Banks remain prudent




PETALING JAYA: The overnight policy rate (OPR) cut has thrust both banks and potential lenders in a state of limbo.

As much as banks would like to disburse more loans, they are being prudent as they brace for a spike in non-performing loans (NPLs), especially when the six-month loan moratorium ends in September.

Households and businesses are also holding back from applying new loans on fears of uncertain economic conditions led by the Covid-19 pandemic.

While the rate cut is a relief to those who are currently financing their loans, UOB Kay Hian head of research Vincent Khoo noted that there is just not enough demand for loans.

“The economy has been hit hard, evident in the layoffs and pay cuts. The OPR cut is not a significant measure to revive the economy, ” he said.

In May, loan applications fell 39% year-on-year (y-o-y). Total loans approved sank 54.4% y-o-y, while loan disbursement declined 25.8% y-o-y in May.

It was previously reported that application for consumer loans fell 58.5% y-o-y as consumers were not spending on big ticket items, such as houses and vehicles, while business loan applications were down 13.9%.

AmBank Research chief economist and economic action council secretariat member Anthony Dass (pic below)concurred that banks would remain prudent.

“Typically, OPR cuts will entice businesses to borrow more, but this depends on their business prospects.

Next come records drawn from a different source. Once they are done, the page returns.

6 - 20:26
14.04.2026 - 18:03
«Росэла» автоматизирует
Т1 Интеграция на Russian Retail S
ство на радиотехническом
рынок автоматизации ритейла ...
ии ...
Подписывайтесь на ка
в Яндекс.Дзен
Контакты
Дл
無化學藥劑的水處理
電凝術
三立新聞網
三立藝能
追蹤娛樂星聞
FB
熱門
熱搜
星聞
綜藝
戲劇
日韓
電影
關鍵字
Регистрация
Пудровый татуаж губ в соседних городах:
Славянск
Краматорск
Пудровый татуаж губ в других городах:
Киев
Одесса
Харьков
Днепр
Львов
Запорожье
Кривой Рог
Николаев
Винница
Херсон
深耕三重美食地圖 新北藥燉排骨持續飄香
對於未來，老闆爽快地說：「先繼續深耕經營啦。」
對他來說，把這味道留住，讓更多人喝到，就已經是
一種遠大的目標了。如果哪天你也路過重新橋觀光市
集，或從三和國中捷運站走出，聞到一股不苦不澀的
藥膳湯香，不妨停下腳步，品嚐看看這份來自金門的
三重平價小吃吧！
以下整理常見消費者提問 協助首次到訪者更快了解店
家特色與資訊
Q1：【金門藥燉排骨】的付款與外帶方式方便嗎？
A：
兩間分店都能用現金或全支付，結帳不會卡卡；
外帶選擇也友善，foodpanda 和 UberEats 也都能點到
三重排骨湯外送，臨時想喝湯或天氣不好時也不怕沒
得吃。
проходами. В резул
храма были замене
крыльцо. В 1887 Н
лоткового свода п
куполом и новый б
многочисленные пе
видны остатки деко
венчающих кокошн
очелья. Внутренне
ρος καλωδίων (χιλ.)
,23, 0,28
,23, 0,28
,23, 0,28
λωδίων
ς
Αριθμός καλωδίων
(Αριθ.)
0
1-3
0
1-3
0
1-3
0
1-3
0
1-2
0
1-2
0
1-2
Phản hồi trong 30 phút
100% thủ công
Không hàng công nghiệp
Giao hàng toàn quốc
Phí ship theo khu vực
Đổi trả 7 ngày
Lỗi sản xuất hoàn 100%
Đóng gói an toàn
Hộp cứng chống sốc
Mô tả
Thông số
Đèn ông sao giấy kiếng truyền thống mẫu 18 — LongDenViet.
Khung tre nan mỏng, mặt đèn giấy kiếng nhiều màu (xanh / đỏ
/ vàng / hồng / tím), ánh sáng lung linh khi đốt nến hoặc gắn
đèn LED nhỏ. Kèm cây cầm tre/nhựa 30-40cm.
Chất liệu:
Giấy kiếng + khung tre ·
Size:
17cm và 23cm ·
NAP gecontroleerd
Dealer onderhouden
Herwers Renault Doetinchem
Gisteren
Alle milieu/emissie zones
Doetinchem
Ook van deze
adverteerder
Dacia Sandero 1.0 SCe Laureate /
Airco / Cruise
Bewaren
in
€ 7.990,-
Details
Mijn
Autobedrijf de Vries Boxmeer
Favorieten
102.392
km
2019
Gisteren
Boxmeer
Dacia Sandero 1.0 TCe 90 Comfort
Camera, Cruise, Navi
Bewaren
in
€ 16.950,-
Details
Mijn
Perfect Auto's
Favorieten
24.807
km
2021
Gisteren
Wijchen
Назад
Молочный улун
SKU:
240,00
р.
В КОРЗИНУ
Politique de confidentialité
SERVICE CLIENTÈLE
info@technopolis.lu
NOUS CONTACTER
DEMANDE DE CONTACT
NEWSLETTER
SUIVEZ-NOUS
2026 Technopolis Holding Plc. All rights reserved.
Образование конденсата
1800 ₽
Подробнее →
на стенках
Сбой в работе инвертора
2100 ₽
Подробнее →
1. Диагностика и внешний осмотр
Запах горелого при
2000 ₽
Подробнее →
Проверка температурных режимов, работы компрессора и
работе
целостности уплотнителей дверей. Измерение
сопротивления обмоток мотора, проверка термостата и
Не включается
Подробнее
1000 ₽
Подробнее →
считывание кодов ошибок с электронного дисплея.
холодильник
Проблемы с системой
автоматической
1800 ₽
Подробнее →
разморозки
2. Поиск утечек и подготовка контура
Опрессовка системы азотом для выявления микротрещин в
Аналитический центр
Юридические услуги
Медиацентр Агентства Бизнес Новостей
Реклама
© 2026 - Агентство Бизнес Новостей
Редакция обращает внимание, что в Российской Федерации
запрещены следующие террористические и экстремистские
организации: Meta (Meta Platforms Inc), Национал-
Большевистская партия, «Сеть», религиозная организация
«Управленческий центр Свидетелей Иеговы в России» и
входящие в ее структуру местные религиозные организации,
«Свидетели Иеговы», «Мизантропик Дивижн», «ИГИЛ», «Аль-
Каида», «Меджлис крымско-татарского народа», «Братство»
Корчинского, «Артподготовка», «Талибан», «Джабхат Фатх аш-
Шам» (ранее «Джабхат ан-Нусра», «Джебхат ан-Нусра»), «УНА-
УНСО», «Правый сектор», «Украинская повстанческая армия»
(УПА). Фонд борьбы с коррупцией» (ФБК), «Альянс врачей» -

Loan applications will be high but disbursements will be low, ” he said.

Economists are expecting a pause in rate cuts this year and suggest that other policy levers could be considered to reinvigorate the economy instead.

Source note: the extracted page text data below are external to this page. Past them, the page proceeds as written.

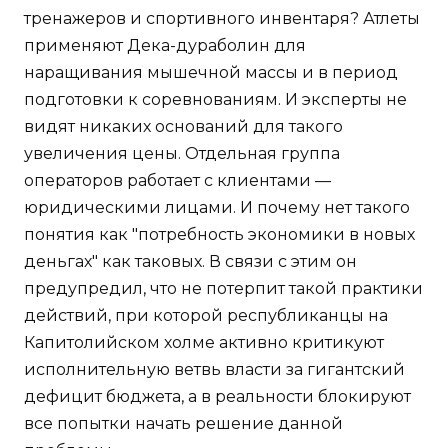
тренажеров и спортивного инвентаря? Атлеты
применяют Дека-дураболин для
наращивания мышечной массы и в период
подготовки к соревнованиям. И эксперты не
видят никаких оснований для такого
увеличения цены. Отдельная группа
операторов работает с клиентами —
юридическими лицами. И почему нет такого
понятия как "потребность экономики в новых
деньгах" как таковых. В связи с этим он
предупредил, что не потерпит такой практики
действий, при которой республиканцы на
Капитолийском холме активно критикуют
исполнительную ветвь власти за гигантский
дефицит бюджета, а в реальности блокируют
все попытки начать решение данной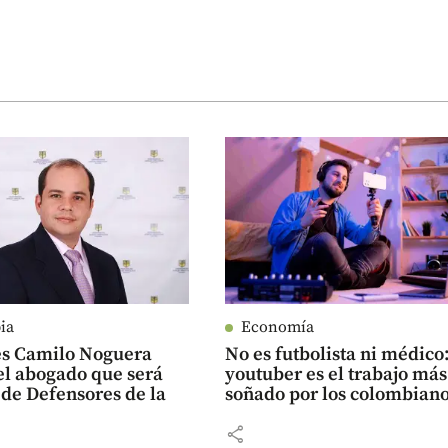
ia
Economía
es Camilo Noguera
No es futbolista ni médico:
el abogado que será
youtuber es el trabajo más
 de Defensores de la
soñado por los colombian
share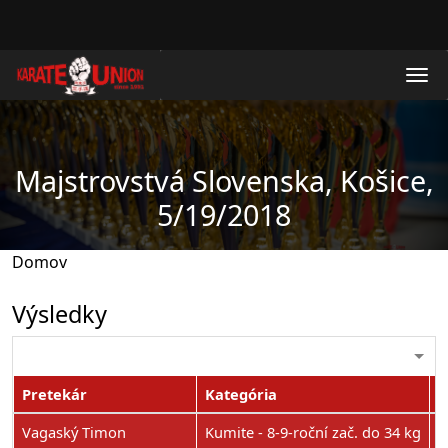
Skočiť na hlavný obsah
Majstrovstvá Slovenska, Košice,
5/19/2018
Domov
Výsledky
Pretekár
Kategória
U
Vagaský Timon
Kumite - 8-9-roční zač. do 34 kg
2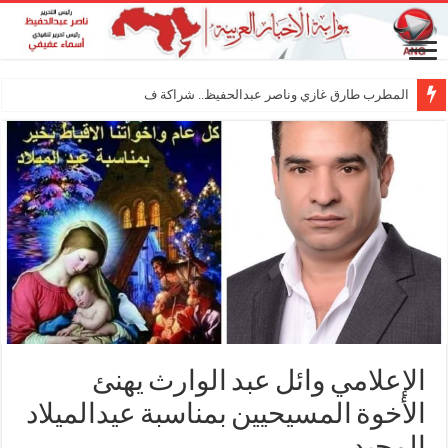
المطرب طارق غازي وناصر عبدالحفيظ.. شراكة فنية ترسم مل
الإعلامي وائل عبد الوارث يهنئ
الأخوة المسيحيين بمناسبة عيدالميلاد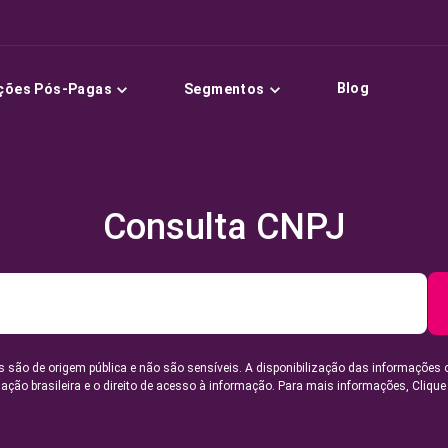
Blog
ções Pós-Pagas
Segmentos
Consulta CNPJ
 são de origem pública e não são sensíveis. A disponibilização das informações 
lação brasileira e o direito de acesso à informação. Para mais informações,
Clique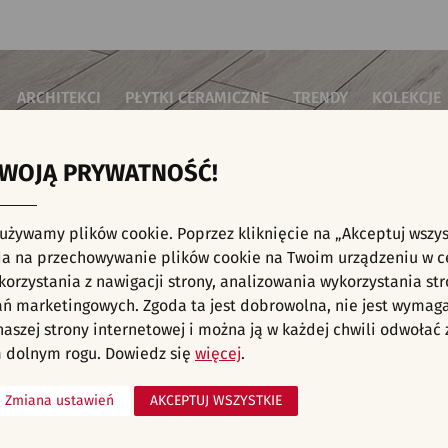
ARCHITEKCI
PŁYTKI CERAMICZNE
TRENDY
KOLEKCJE
TWOJĄ PRYWATNOŚĆ!
i do salonu
Płytki podłogowe
Płytki 3D/Struktury
Płytki mozai
Płytki betonowe
Płytki patch
i do sypialni
Płytki ścienne
 używamy plików cookie. Poprzez kliknięcie na „Akceptuj wszys
Płytki cegiełki
Płytki rekty
i kuchenne
E, KAFELKI - INWESTYCJE, SYPIALNIA, PŁYT
a na przechowywanie plików cookie na Twoim urządzeniu w c
Płytki drewnopodobne
Płytki we wz
i łazienkowe
orzystania z nawigacji strony, analizowania wykorzystania str
Płytki heksagonalne
i na schody
Płytki jodełka
liśmy aranżacji spełniających wybrane filtry. Przejdź do pełnej
oferty p
ań marketingowych. Zgoda ta jest dobrowolna, nie jest wymag
Płytki kamienne
i na taras
 naszej strony internetowej i można ją w każdej chwili odwoła
Płytki kolorowe
za komercyjne
 dolnym rogu. Dowiedz się
więcej
.
Płytki marmurowe
Zmiana ustawień
AKCEPTUJ WSZYSTKIE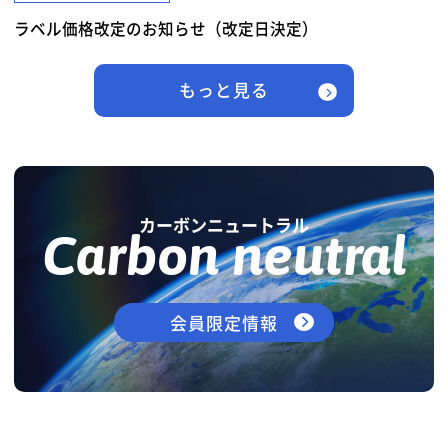
ラベル価格改定のお知らせ（改定日決定）
もっと見る
カーボンニュートラル
Carbon neutral
会員限定情報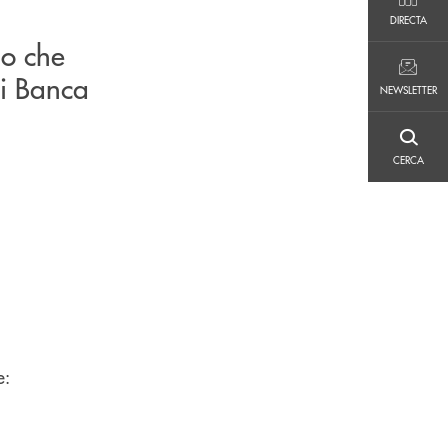
DIRECTA
DIRECTA
io che
NEWSLETTER
di Banca
NEWSLETTER
CERCA
CERCA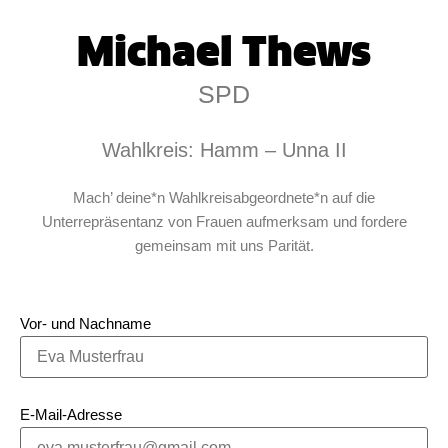
Michael Thews
SPD
Wahlkreis: Hamm – Unna II
Mach’ deine*n Wahlkreisabgeordnete*n auf die
Unterrepräsentanz von Frauen aufmerksam und fordere
gemeinsam mit uns Parität.
Vor- und Nachname
E-Mail-Adresse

The economy has been dampened by weak demand as a result of the weak job market, which in turn requires different policy prescriptions, they say.

According to CGS-CIMB, the cue for further monetary policy action rests on the pace of recovery in household and business demand, as well as the labour market in the second half of 2020.

Malaysia’s unemployment numbers climbed to 5% in April, and this figure could potentially rise, given that retrenchments filed with the Social Security Organisation’s (Socso) Employment Insurance Scheme rose in May and June.

“With the latest cut bringing the cumulative reduction this year to 125 basis points, we think monetary settings have been sufficiently recalibrated to reflect the severity of the economic downturn caused by Covid-19.

“While we think the monetary policy stance has shifted to neutral, policymaking will be heavily data-driven due to significant uncertainty surrounding Covid-19’s trajectory and economic recovery, ” said CGS-CIMB.

The research house expected a sharp but incomplete recovery in the second half of 2020, with gross domestic product (GDP) to contract by 3.5% in 2020 before expanding 7.5% in 2021.

This implies that the economy will continue to operate at a negative output gap until the second half of 2021.

On Tuesday, Bank Negara cut its overnight policy rate (OPR) for the fourth time this year, bringing it to a record low of 1.75% from the previous 2%.

The central bank is of the view that the OPR cut of 25 basis points will provide additional policy stimulus, on top of the other financial and monetary measures announced, to accelerate the pace of economic recovery.

Meanwhile, PublicInvest Research highlighted that an interest rate environment that is too low may be counterproductive as it could encourage excessive risk taking in speculative investment, a seed for inflation to spiral. “Successive stimulus programmes rolled out should produce tangible results in the third quarter, which forms the basis of our expectation for interest rate normalisation in the first half of 2021.

“Our engine of growth is expected to recover more strongly in the third quarter before accelerating further in the fourth quarter, barring unforeseen circumstances like a new outbreak of new cases that could lead to periods of closure, persistent weakness in the labour market and weaker-than-expected recovery in global growth, ” the research house said, as it expects the OPR to remain status quo until year-end.

Conversely, Dass opined that the door for further monetary easing remains open, noting that there is ample room for Bank Negara to reduce the policy rate.

Dass’ view is that the second quarter of 2020 will report the worst performance, in view of the movement control order (MCO) in Malaysia and lockdowns in other countries in a move to contain the spread of the pandemic virus.

“The outlook for the second half of the year remains challenging, despite the easing of lockdowns and the MCO. With political noises and trade war still very much in the cards, uncertainties remain. The risk of a second wave of virus infections cannot be ruled out.

“Also, it remains unclear if Covid-19 will be contained or will there be another round of lockdown. The focus will also be on Oct 1 when the six-month moratorium on loan repayment ends.

“Will there be an extension or will it be a targeted measure?” he said.

Dass also expected the base case for 2020 GDP to contract around 2%, with the downside at 5%, as monetary policy continues to play an important role, supported by fiscal and financial measures.